A decadent cheesecake topped with luscious chocolate ganache and fresh strawberries evokes delight in every bite. This Chocolate Covered Strawberry Cheesecake Recipe combines creamy, rich textures and sweet flavors, making it a standout dessert that’s well worth the effort. With a preparation time of around 2 hours and a few hours of chilling, this recipe works beautifully for impressing guests or indulging in a sweet treat at home.
This recipe is perfect for any occasion, whether it’s a birthday celebration, a romantic dinner, or a holiday gathering. You can prepare it in advance, as it tastes even better after chilling overnight, allowing the flavors to meld beautifully.
Why You’ll Love This Recipe
- The graham cracker crust offers a delightful crunch.
- The creamy cheesecake filling melts in your mouth.

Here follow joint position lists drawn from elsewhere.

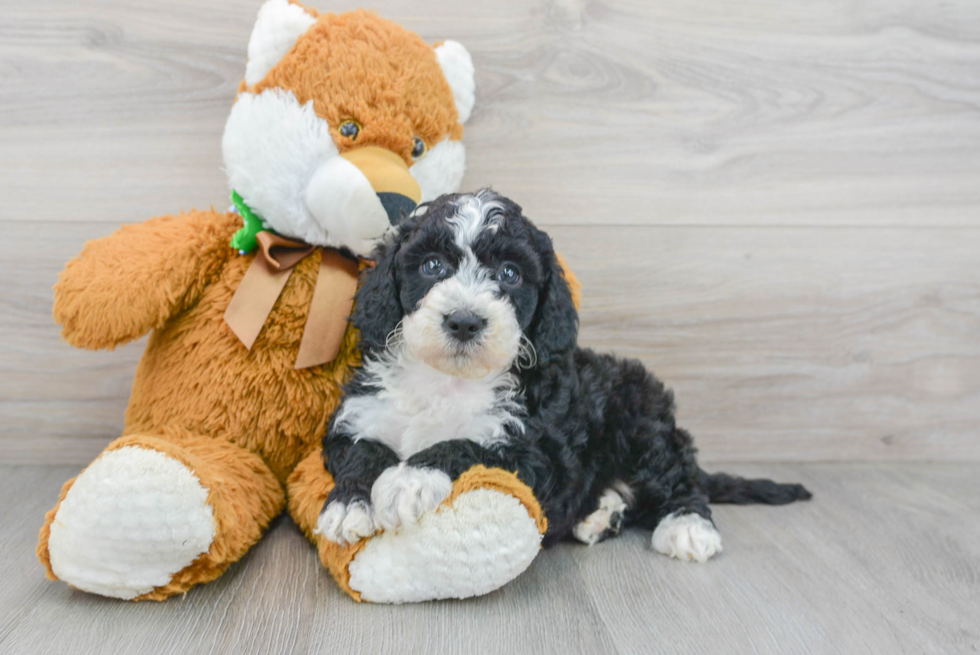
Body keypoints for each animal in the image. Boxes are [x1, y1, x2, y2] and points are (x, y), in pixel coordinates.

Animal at [316, 190, 812, 564]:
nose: (464, 321)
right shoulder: (357, 418)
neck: (448, 379)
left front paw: (410, 479)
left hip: (641, 415)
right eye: (432, 266)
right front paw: (347, 505)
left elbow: (468, 445)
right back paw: (601, 513)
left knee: (675, 473)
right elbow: (362, 451)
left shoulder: (538, 456)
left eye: (510, 274)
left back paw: (687, 525)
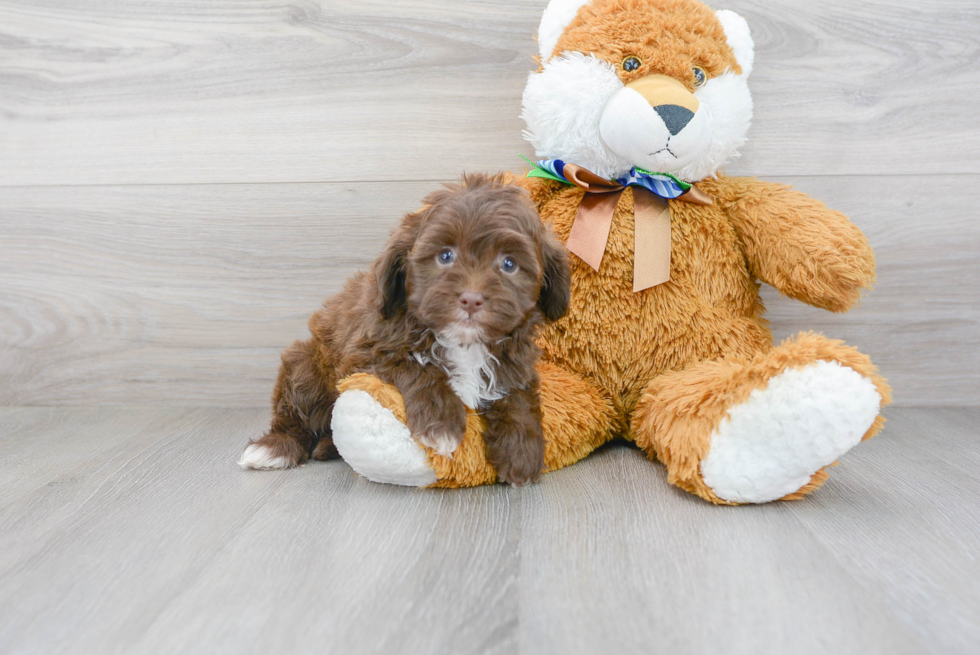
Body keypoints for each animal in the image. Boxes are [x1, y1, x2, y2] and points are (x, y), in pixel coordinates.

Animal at [238, 174, 572, 486]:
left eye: (509, 264)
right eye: (445, 255)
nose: (471, 299)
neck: (464, 343)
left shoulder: (516, 360)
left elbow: (517, 393)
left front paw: (521, 451)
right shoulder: (365, 353)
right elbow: (416, 366)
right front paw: (442, 427)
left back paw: (327, 447)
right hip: (306, 364)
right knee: (297, 411)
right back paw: (275, 448)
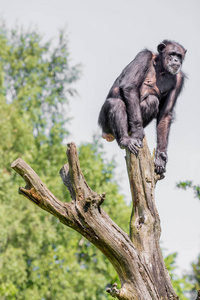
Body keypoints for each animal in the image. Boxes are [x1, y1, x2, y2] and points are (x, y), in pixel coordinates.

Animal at [98, 41, 186, 175]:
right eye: (172, 54)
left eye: (179, 55)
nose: (176, 60)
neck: (161, 68)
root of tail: (108, 135)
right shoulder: (143, 57)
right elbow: (130, 86)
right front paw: (138, 131)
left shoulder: (179, 79)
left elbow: (165, 114)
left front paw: (161, 156)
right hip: (104, 124)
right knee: (116, 103)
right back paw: (126, 140)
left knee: (152, 101)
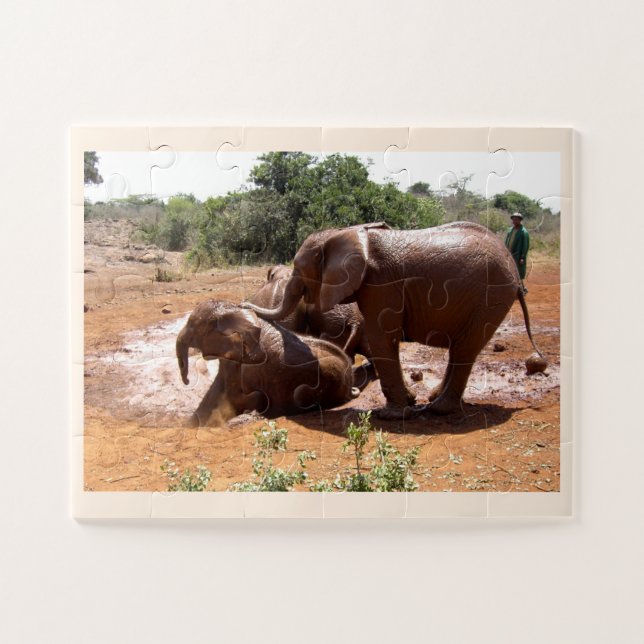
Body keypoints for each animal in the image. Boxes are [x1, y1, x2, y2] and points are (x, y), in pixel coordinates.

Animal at [244, 221, 544, 419]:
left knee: (465, 348)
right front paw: (408, 402)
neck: (347, 233)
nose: (244, 304)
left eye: (298, 268)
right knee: (461, 347)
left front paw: (390, 415)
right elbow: (378, 339)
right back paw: (433, 401)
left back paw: (438, 409)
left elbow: (381, 336)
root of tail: (514, 273)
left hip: (492, 296)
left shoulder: (381, 283)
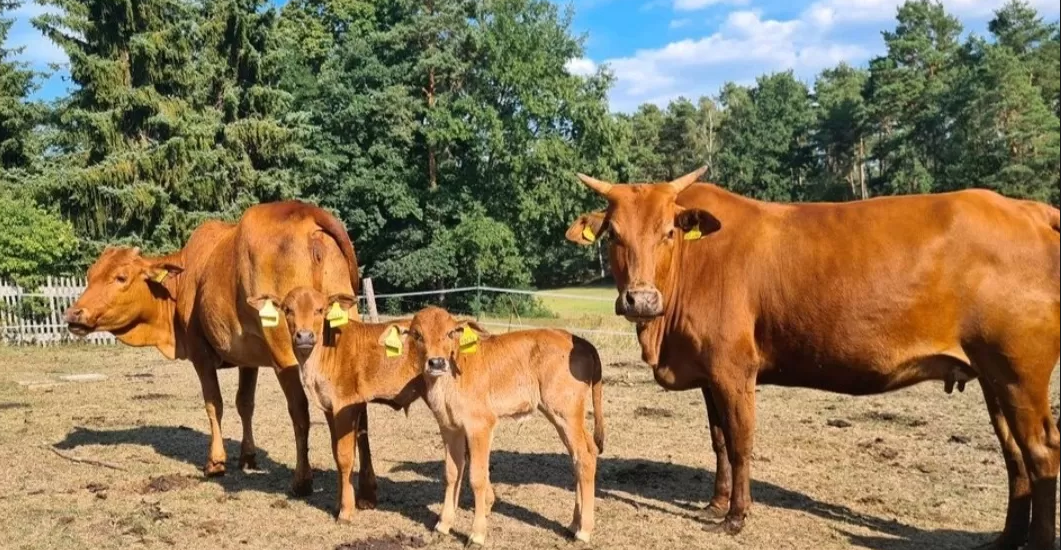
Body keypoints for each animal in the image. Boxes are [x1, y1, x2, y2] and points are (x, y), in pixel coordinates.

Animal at [63, 200, 378, 504]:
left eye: (121, 277)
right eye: (90, 275)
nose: (74, 313)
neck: (183, 278)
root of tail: (306, 212)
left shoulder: (201, 354)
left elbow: (214, 404)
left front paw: (215, 462)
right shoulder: (248, 357)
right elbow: (244, 403)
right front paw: (248, 456)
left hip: (286, 349)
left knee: (299, 410)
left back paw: (302, 481)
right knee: (358, 407)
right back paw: (367, 489)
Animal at [246, 286, 422, 522]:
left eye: (320, 310)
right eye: (287, 309)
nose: (304, 335)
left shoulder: (346, 405)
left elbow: (345, 456)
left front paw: (346, 511)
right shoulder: (330, 408)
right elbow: (336, 453)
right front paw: (339, 504)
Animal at [386, 306, 605, 546]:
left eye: (450, 332)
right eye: (417, 334)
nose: (436, 363)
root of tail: (579, 340)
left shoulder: (480, 425)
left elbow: (477, 477)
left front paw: (477, 535)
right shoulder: (449, 427)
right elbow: (452, 472)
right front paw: (443, 525)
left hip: (565, 412)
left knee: (584, 457)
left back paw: (584, 531)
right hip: (563, 416)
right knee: (584, 453)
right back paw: (574, 524)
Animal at [564, 167, 1060, 550]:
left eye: (668, 232)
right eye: (613, 235)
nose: (641, 300)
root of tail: (1027, 209)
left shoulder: (734, 370)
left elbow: (740, 442)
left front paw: (736, 516)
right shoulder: (709, 374)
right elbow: (719, 440)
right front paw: (715, 503)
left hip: (1021, 371)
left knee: (1040, 452)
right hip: (993, 376)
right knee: (1014, 454)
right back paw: (1004, 540)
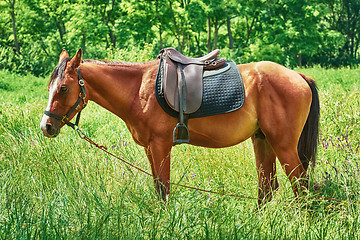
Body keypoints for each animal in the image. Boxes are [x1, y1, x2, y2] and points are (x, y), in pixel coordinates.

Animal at [40, 48, 320, 204]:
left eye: (63, 88)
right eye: (49, 87)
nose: (46, 126)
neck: (137, 89)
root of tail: (298, 76)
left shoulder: (161, 145)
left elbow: (164, 189)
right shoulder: (150, 149)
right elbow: (158, 188)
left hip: (283, 146)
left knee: (300, 185)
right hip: (262, 140)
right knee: (267, 188)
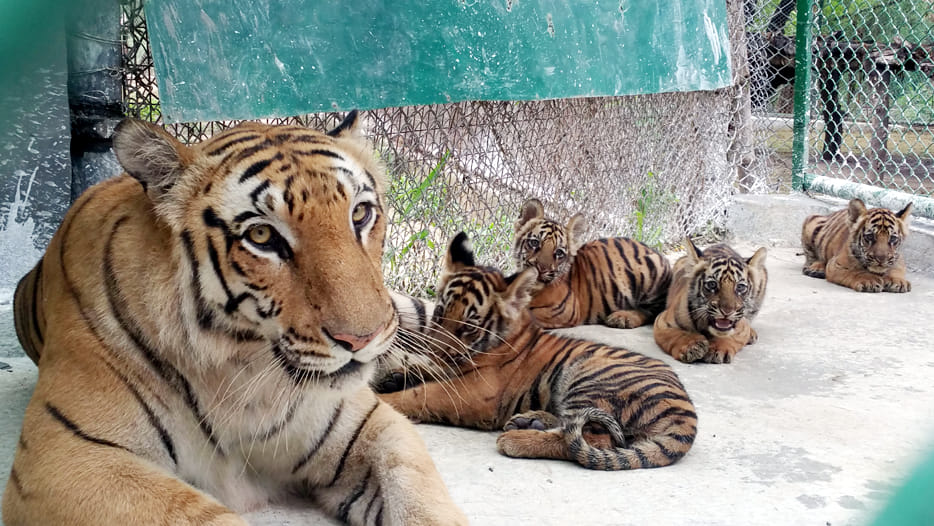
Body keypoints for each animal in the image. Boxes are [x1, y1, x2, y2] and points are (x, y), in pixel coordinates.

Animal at [3, 112, 467, 526]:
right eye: (262, 236)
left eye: (359, 214)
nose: (361, 339)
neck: (240, 369)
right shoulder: (70, 458)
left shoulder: (371, 426)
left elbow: (420, 497)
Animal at [377, 232, 697, 471]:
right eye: (441, 312)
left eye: (469, 327)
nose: (435, 351)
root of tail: (688, 413)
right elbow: (425, 371)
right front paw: (395, 376)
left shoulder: (477, 392)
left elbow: (423, 395)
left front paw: (387, 397)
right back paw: (529, 420)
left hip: (589, 376)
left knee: (593, 439)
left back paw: (517, 439)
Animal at [513, 198, 672, 329]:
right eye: (534, 243)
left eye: (559, 252)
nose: (541, 269)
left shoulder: (563, 311)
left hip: (651, 271)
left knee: (652, 311)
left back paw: (622, 318)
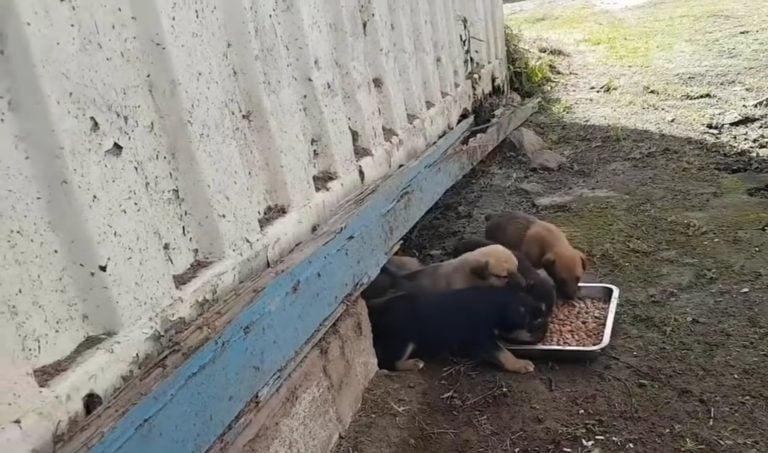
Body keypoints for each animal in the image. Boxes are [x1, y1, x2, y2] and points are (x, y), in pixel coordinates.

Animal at [368, 288, 548, 372]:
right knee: (389, 362)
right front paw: (521, 364)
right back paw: (413, 363)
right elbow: (504, 353)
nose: (545, 333)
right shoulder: (482, 338)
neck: (494, 307)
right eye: (536, 324)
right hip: (401, 341)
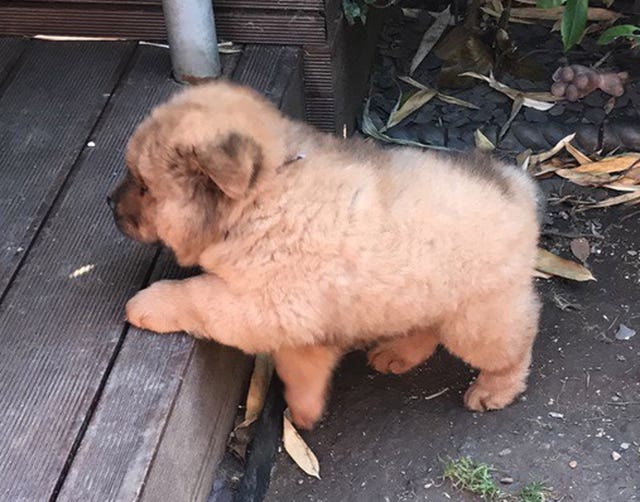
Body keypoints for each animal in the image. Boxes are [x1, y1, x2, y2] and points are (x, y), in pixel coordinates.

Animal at [109, 80, 540, 430]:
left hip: (477, 318)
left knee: (514, 346)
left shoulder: (260, 305)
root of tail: (518, 187)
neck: (264, 195)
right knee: (426, 329)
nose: (109, 202)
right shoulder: (300, 320)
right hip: (425, 297)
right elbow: (302, 367)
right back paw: (396, 354)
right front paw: (305, 411)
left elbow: (194, 297)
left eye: (144, 187)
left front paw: (146, 304)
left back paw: (492, 391)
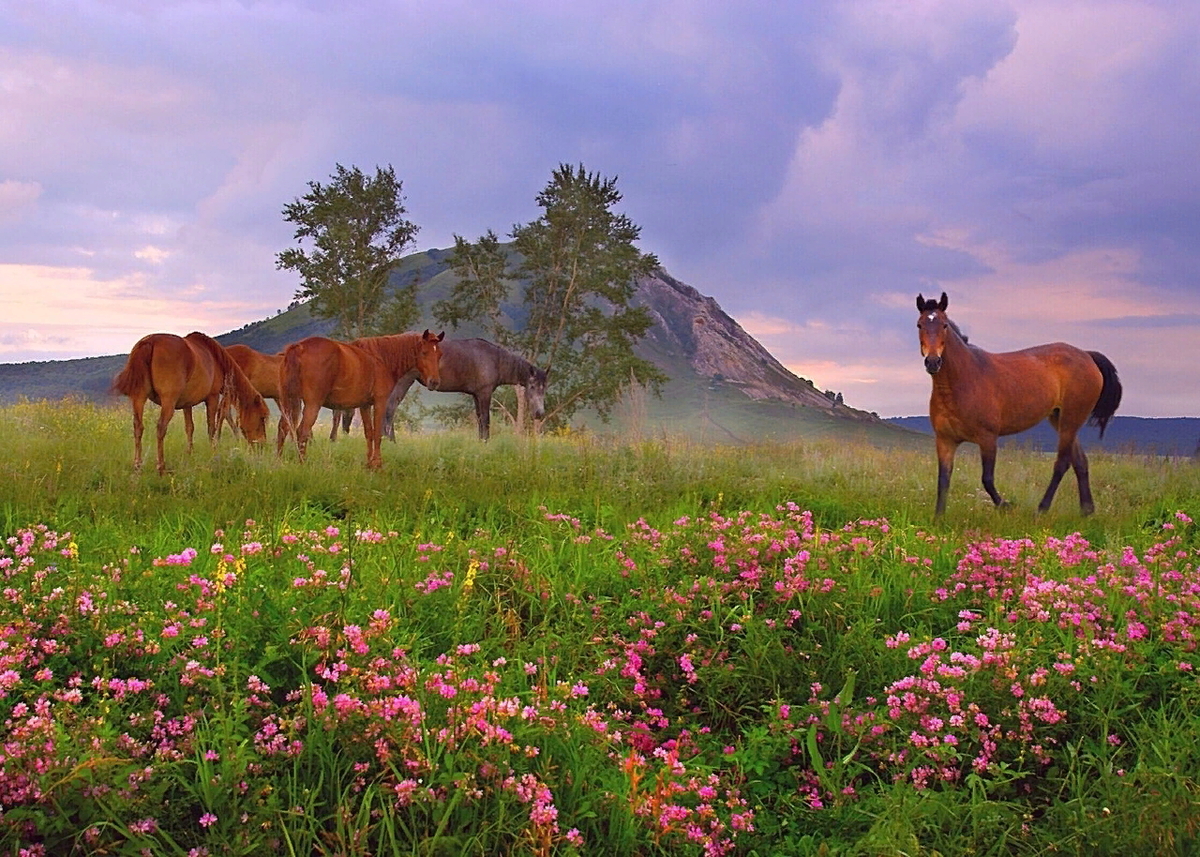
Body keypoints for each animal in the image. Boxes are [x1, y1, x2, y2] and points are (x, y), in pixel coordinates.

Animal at [111, 331, 270, 472]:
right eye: (262, 418)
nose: (262, 445)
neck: (216, 359)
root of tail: (150, 341)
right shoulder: (212, 398)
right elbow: (211, 428)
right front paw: (213, 451)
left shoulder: (186, 404)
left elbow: (189, 428)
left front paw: (189, 452)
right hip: (168, 402)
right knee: (161, 428)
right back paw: (161, 466)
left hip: (139, 398)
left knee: (138, 427)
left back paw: (138, 464)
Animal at [277, 328, 446, 468]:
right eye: (424, 352)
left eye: (439, 354)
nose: (434, 382)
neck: (381, 358)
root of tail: (299, 347)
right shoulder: (380, 402)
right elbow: (377, 433)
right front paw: (377, 464)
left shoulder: (365, 405)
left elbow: (369, 433)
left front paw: (369, 463)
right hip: (312, 404)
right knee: (302, 431)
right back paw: (302, 463)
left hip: (288, 402)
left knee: (283, 428)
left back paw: (278, 461)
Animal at [331, 336, 549, 441]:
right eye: (532, 386)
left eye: (544, 389)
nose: (539, 414)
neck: (494, 360)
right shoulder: (485, 393)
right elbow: (486, 421)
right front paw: (486, 443)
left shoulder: (476, 395)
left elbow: (480, 420)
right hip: (402, 383)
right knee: (389, 409)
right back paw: (391, 440)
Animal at [916, 291, 1123, 513]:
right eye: (919, 325)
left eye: (944, 325)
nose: (933, 362)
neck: (961, 382)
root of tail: (1087, 355)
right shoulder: (945, 441)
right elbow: (943, 482)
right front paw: (938, 518)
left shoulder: (988, 438)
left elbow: (987, 479)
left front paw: (1006, 505)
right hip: (1060, 419)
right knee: (1080, 462)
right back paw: (1086, 511)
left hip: (1071, 420)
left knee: (1062, 463)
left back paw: (1042, 509)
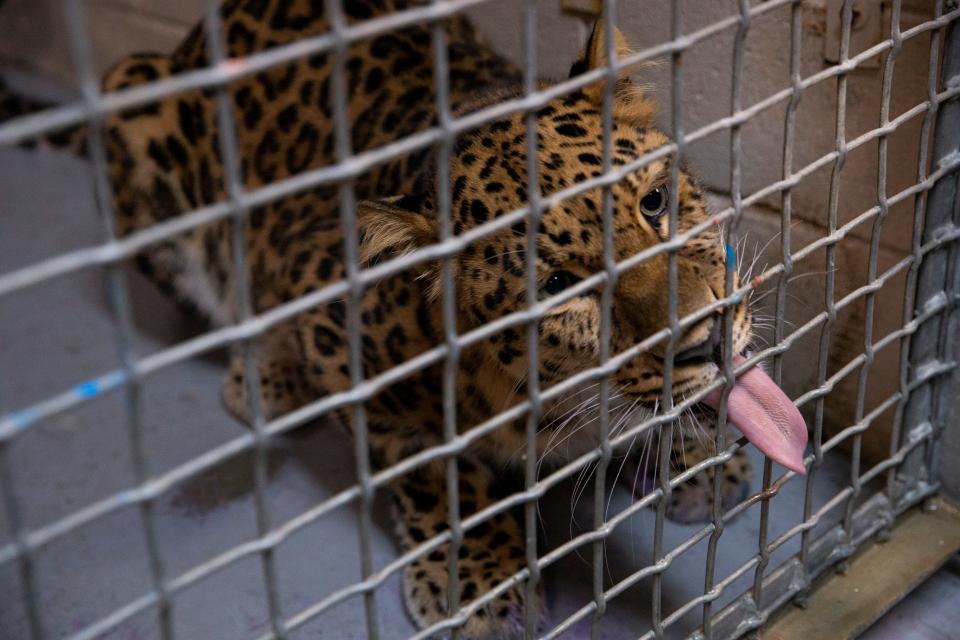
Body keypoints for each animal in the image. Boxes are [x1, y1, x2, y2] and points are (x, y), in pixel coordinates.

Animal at [3, 0, 760, 636]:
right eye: (558, 287)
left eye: (655, 202)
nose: (708, 338)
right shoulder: (330, 313)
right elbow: (432, 462)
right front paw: (480, 575)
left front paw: (695, 452)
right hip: (139, 107)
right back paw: (269, 381)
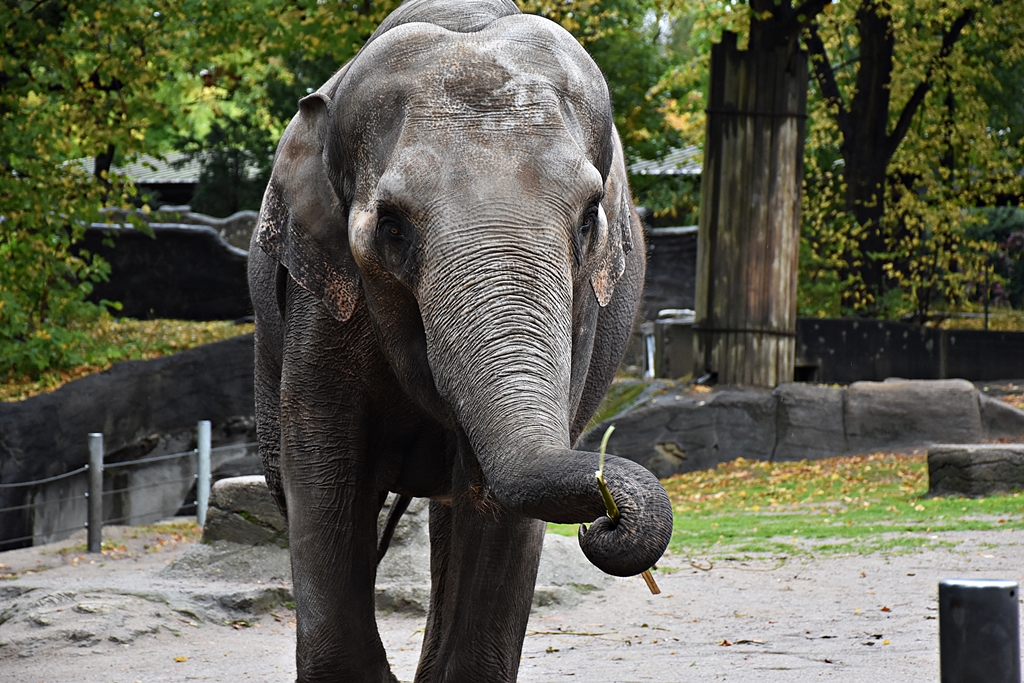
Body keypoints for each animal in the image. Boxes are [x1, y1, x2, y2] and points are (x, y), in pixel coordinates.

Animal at [248, 1, 673, 681]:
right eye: (391, 226)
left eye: (589, 220)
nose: (605, 514)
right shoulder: (323, 298)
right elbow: (321, 464)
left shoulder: (583, 309)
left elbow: (494, 501)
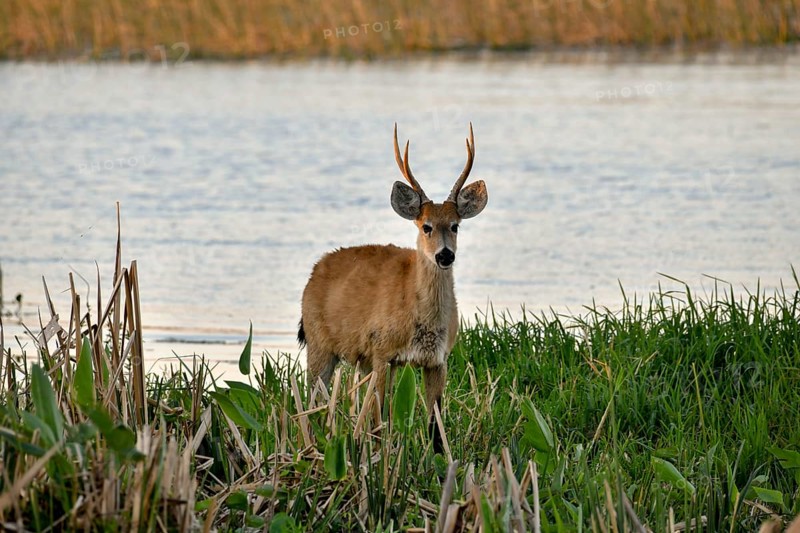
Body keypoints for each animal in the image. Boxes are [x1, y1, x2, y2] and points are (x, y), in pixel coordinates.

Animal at [298, 123, 488, 450]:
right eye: (426, 226)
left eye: (455, 225)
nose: (445, 255)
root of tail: (315, 270)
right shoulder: (382, 352)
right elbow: (378, 421)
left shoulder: (437, 360)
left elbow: (435, 425)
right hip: (319, 343)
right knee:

- The glossy chocolate ganache adds an indulgent finish.
- Fresh strawberries lend a burst of flavor and color.
What You’ll Need
Here’s what to gather for this delightful cheesecake.
For the crust
- 1 1/2 cups graham cracker crumbs (or chocolate wafer cookies, for extra chocolate flavor)
- 1/4 cup granulated sugar
- 1/2 cup unsalted butter, melted
For the cheesecake filling
- 3 (8 oz) packages cream cheese, softened
- 1 cup granulated sugar
- 1 tsp vanilla extract
- 3 large eggs
- 1/2 cup sour cream
- 1/4 cup heavy cream
For the chocolate ganache
- 1 cup heavy cream
- 1 cup semi-sweet chocolate chips
For the strawberry topping
- 1 lb fresh strawberries, hulled and sliced
- 1/4 cup strawberry jam or preserves (optional, for extra shine)
Use chocolate wafer cookies for added flavor.
Substitutions & Swaps
- Use gluten-free graham crackers for a gluten-free option.
- Substitute cream cheese with vegan cream cheese for a dairy-free version.
- Replace heavy cream with coconut cream for a lighter alternative.
- Use frozen strawberries if fresh ones are unavailable.
How to Make It
Start creating your masterpiece by following these steps.
Preheat
Preheat your oven to 325°F (163°C).
Mix the crust
In a medium bowl, combine the graham cracker crumbs and granulated sugar. Add the melted butter and stir until the mixture is evenly combined.
Press the crust
Press the mixture into the bottom of a 9-inch springform pan to form an even crust. Use the back of a spoon to press it down firmly.
Bake the crust
Bake for 10 minutes, then remove from the oven and set aside to cool.
Beat the filling
In a large mixing bowl, beat the softened cream cheese and sugar with an electric mixer until smooth and creamy.
Add vanilla and eggs
Add the vanilla extract and mix until combined. Then, add the eggs one at a time, mixing well after each addition. Be sure not to over-mix.
Add creams
Add the sour cream and heavy cream and mix until smooth.
Combine batter
Pour the cheesecake batter over the cooled crust in the springform pan.
Bake cheesecake
Place the cheesecake in the oven and bake for 55-60 minutes or until the edges are set and the center is slightly jiggly.
Turn off oven
Turn off the oven and leave the cheesecake in the oven for another hour to cool gradually.
Cool and refrigerate
Once cooled, remove the cheesecake from the oven and let it cool completely at room temperature. Then refrigerate for at least 4 hours (or overnight) to firm up.
Prepare ganache
In a small saucepan, heat the heavy cream over medium heat until it begins to simmer. Remove from the heat and pour over the chocolate chips in a heatproof bowl. Let it sit for a minute, then stir until smooth and glossy.
Cool ganache
Let the ganache cool to room temperature. Once it has thickened slightly, pour it over the chilled cheesecake, spreading it evenly with a spatula. Refrigerate again for 30 minutes for the ganache to set.
Slice strawberries
Slice the strawberries and set aside.
Optional shine
(Optional) If you want a glossy finish on the strawberries, heat the strawberry jam in a small saucepan until it becomes liquid and then brush the jam over the sliced strawberries.
Arrange strawberries
Once the ganache has set, arrange the sliced strawberries on top of the cheesecake in a circular pattern or in any design you prefer.
How to Store It
Fridge: Store for up to 5 days in an airtight container.
Freezer: No, it won’t maintain its texture.
Reheat: Not recommended; serve chilled.
Tips for Best Results
- Ensure your cream cheese is softened to avoid lumps.
- Don’t skip the cooling step in the oven to prevent cracking.
- Use fresh strawberries for a vibrant flavor and presentation.
- Allow the cheesecake to chill overnight for the best texture.
Serving Suggestions
- Pair with a dollop of whipped cream for added indulgence.
- Serve alongside a scoop of vanilla ice cream for a delightful contrast.
- Enjoy with a cup of coffee or dessert wine to enhance the experience.